Note that the hybrid does not cleanly separate the signals in both directions. It generates signals going in both directions, one on each of the lines. In most cases, one of the lines is actually a dummy. An incoming signal does appear at 1-2, but it also appears at 3-4, where it does no damage since amplifiers are unilateral. A microwave directional coupler does a cleaner job, but the telephone hybrid is good enough.
A better repeater is the type 22 repeater, which converts the duplex signal into a four-wire signal and then amplifies each direction separately. One hybrid is used at each end, each working into a dummy line. The dummy line can be matched to the line it is to represent, and multiple repeaters can be used. In modern practice, only the subscriber loop is duplex, and everything else is four-wire. With four-wire, of course, hybrids are not necessary, and amplifiers can be inserted wherever necessary. Transformer hybrids only work well at audio frequencies, so when higher frequencies were used, four-wire was the only solution.
Horowitz and Hill, usually so reliable, have a hybrid circuit that I cannot get to work, and which seems basically flawed. The diagram shows their circuit on the left, and my redesign at the right, which does work. In their circuit, the voltage drop across the 600Ω resistor is opposite to that of the transformer winding, and they do compensate to some degree, but by no means well enough. If you transmitted into their circuit, a lot of signal would (does) come back in the Rx line. The change is only a rearrangement of the components, but where they go makes considerable difference.

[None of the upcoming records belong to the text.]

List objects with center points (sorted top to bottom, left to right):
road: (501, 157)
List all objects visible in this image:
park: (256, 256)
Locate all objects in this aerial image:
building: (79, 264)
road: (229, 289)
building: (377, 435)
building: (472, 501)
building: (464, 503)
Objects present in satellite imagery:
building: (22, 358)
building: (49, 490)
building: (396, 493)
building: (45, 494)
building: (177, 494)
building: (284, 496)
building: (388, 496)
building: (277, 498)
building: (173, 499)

The hybrid transformer can be used in a telephone set for reduction of sidetone. Sidetone is hearing your own voice in the receiver while speaking into the transmitter. A certain strength of sidetone is necessary for normal conversation. If it is too strong, one will tend to speak too softly, while if it is too weak, one will tend to shout. The receiver is connected to terminals 1-2, and the transmitter to terminals 3-4, while the line corresponds to one of the resistive legs. If the hybrid is perfectly balanced, there will be no sidetone at all. It can be unbalanced to give the desired degree of sidetone. The hybrid, or its equivalent, is part of the "speech network" module of the modern telephone set.
A. L. Albert, Electrical Communication, 2nd ed. (New York: John Wiley & Sons, 1940). pp. 420-423, 434-462. Good treatment of historical carrier systems, from Type A to Type K.
R. S. Glasgow, Principles of Radio Engineering (New York: McGraw-Hill, 1936). pp. 220-222. Modern circuits, electronics and communications texts do not even mention the hybrid transformer.
P. Horowitz and W. Hill, The Art of Electronics, 2nd ed. (Cambridge: Cambridge University Press, 1989). p. 728.